Добродушный толстяк, у которого под слоем жира бьется доброе сердце.
Он крепок и здоров в плечах, словно всю жизнь надувал воздушные шарики и до умопомрачения развил грудную клетку, бородат, улыбчив и спокоен, подобно своей супруге. Впрочем, слово супруга явно не подходит, скорее — молодая жена, потому что они молодожены и поглощены друг другом.
Например, я говорю: "Надо бы сходить на старую пристань за крабами". А Володя: "Данге, возьмешь свои удочки?"
Разумеется, она берет, собирается полдня, и на путь мы тратим вторую половину. А Володя ворчит что-то, что, должно быть, выражает у него любовную нежность.
Дангуоле, или Данге, — голубое небо, солнышко. Она мне долго объясняла. Я запутался.
Я хочу снять комнату. Пожалуйста. Только не снять, а пожить.
Я жил у них неделю, а когда сунулся с деньгами, Данге даже всплакнула. Нет, не от избытка чувств. Она решила, что чем-то обидела гостя. Тогда я решил подарить им свой двенадцатикратный бинокль. Володя хитро улыбается, уходит в комнату и приносит свой, ничем не хуже моего — получи, болван, за самонадеянность.

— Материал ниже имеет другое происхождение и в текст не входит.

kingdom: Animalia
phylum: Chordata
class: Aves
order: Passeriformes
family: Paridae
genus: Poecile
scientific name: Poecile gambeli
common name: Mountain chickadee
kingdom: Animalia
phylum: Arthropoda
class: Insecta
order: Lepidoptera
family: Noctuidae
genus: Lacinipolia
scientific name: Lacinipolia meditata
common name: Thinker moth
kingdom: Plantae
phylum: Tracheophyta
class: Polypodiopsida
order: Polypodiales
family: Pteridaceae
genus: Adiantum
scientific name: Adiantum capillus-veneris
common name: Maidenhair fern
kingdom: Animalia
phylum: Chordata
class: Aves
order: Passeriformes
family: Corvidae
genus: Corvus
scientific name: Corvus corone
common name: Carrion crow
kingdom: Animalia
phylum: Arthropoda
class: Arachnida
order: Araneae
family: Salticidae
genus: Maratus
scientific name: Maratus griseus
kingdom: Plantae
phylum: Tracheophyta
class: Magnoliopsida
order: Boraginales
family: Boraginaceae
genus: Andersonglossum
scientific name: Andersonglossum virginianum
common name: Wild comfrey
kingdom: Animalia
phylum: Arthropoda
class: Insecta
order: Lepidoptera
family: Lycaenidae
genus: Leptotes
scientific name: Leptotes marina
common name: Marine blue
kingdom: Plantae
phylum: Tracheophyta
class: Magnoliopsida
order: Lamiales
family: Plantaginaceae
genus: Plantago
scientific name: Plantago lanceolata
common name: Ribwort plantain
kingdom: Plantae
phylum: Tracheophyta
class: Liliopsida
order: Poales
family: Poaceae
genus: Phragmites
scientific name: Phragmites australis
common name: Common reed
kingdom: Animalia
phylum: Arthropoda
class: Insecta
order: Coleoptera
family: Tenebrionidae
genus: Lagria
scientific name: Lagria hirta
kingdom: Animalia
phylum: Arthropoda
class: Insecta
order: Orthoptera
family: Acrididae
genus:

Меня учат литовскому. Ачу, говорит Дангуоле, — спасибо. За шесть дней я запомнил шесть слов так, что почти не путался: спасибо, да, рыба, уха, доброе утро и спокойной ночи.
— Доброе утро, — встречают меня.
— Спокойной ночи, — отвечаю я.
Данге уверяет, что у меня способности к языкам. Ну что ж, может быть, такой способ обучения, среди добрых людей и прекрасной природы, более действен, чем классический.
Я прожил у них неделю.
Со мной не вели душеспасительных разговоров и не заглядывали в рот. Если я хотел сходить к заливу, не было ничего проще — вставай и иди. И никто не задавал вопросов. Можно было совсем не являться к обеденному столу, и ни у кого это не вызывало шока. Разумеется, я не злоупотреблял. Но иногда мне хотелось убежать из гнездышка, где ворковали эти голубки. Может быть, оттого что Анна была далеко.
Через неделю, не зная, вернусь или нет, я отправился в городок и дал ей телеграмму, довольно посредственную по содержанию. Еще три дня я просидел в номере и через каждые два-три часа спускался и надоедал дежурной. А потом снова вернулся в уютный домик.
— Наверное, она занята сыном, — сказал я им.
Из деликатности они поверили.
Я спал в комнате, которая была чем-то вроде небольшой кладовки, где хранились образцы грунтов и растения. Одну стену до потолка занимал стеллаж с образцами, вторую — гербарии, готовые и сохнущие. Койка моя, военного образца, с зелеными спинками и скрипучей сеткой, стояла напротив окна, и во вторую половину дня солнце светило прямо в него.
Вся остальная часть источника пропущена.